4. Соответствует русскому «Бирюк»

Глава 50

Осень, 1615 год

— Angele Dei, qui custos es mei {1}, — вторила еле шевеля губами хору голосов, разносившихся высоко под сводами костела, Ефрожина. Она красиво сложила перед собой руки, переплела белые пальцы. Вся ее поза выражала ныне само благочестие и покорность, а глаза, скрытые под опущенными ресницами, казались затуманенными религиозной эйфорией, ведь их хозяйка была так погружена в молитву. Тонкий стан обтянут бархатом темно-синего цвета, на котором так отчетливо бросается в глаза распятие, усыпанное сапфирами в тон платья и жемчугом. На голове — аккуратный венец из золота и камней, как на нагрудном украшении, темный рантух из полупрозрачной ткани скрывает от посторонних глаз узел из каштановых кос.

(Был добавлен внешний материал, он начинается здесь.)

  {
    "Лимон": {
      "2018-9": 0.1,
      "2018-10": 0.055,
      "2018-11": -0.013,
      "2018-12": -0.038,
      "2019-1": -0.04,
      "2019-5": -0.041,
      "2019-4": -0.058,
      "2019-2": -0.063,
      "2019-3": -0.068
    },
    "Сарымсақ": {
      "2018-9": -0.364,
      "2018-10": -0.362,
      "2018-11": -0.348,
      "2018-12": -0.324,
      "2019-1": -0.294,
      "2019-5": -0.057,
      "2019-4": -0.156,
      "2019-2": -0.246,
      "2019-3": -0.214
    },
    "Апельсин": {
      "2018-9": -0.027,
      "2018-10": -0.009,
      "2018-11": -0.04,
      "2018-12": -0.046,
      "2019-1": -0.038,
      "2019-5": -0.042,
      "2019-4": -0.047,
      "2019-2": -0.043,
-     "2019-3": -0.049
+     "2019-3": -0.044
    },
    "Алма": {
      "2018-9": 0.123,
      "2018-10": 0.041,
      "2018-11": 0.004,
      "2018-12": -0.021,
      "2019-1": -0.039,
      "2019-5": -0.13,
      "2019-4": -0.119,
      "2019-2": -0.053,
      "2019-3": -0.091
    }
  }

Но каждый кто подумал бы, что Ефрожина погружена в молитву, ошибся бы. Нет, она повторяла за остальными прихожанами слова молитвы, завершающей мессу, но ее внимание было приковано к человеку, что был подле нее и так же молился, сложив перед собой руки, как и другие.

О Господи, до сих пор, спустя несколько лет при взгляде на это волевое лицо, на темные волосы, что Владислав убирал назад, открывая высокий лоб, от его сильных рук и разворота плеч, обтянутых плотной тканью жупана, у нее сердце колотилось чуть быстрее обычного! Пусть не так, как ранее, когда она была без памяти влюблена в него, пусть уже слабее. Но видит Бог, в том охлаждении, что был между супругами, нет ее вины, что бы ни говорили люди!

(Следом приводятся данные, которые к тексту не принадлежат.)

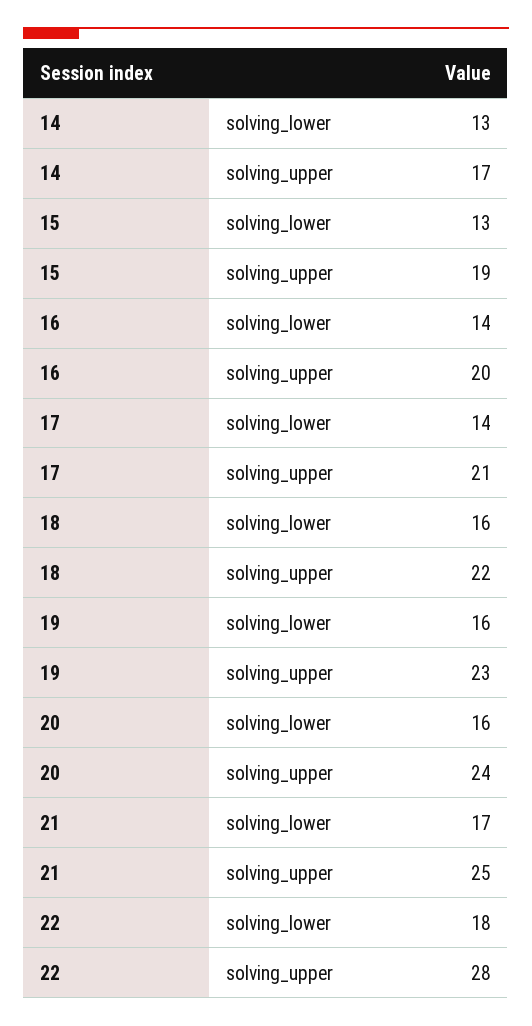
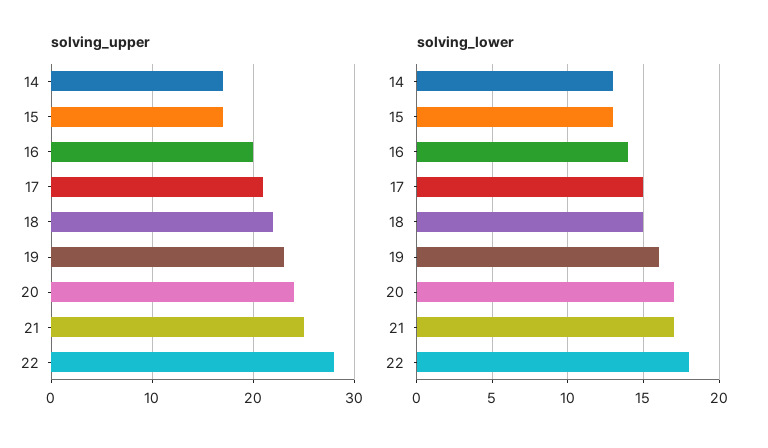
  {
    "solving_lower": {
      "14": 13,
      "15": 13,
      "16": 14,
-     "17": 14,
+     "17": 15,
-     "18": 16,
+     "18": 15,
      "19": 16,
-     "20": 16,
+     "20": 17,
      "21": 17,
      "22": 18
    },
    "solving_upper": {
      "14": 17,
-     "15": 19,
+     "15": 17,
      "16": 20,
      "17": 21,
      "18": 22,
      "19": 23,
      "20": 24,
      "21": 25,
      "22": 28
    }
  }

В первые дни после венчания Ефрожина была так счастлива, так радовалась, что стала женой пана Заславского. Ей нравилось, как замирает сердце, когда она ловит на себе его взгляд, как вспыхивает что-то в груди огнем, когда он касается ее или целует в губы, как целовал тогда, в их первую брачную ночь. Она думала, что любит его. Она полагала, что так будет всегда. И она ошибалась.

Александр, ее брат, всегда казался Ефрожине сосредоточием тех качеств, что должны быть присущи каждому шляхтичу, особенно тому, кто владеет «королевством в королевстве», как любил говаривать ее отец. И ей казалось тогда, что Владислав такой же, как ее брат. Увы, в обратном ей пришлось убедиться довольно скоро, уже в Варшаве, куда они поехали, дабы поприветствовать триумфальное возвращение короля из диких земель Московии.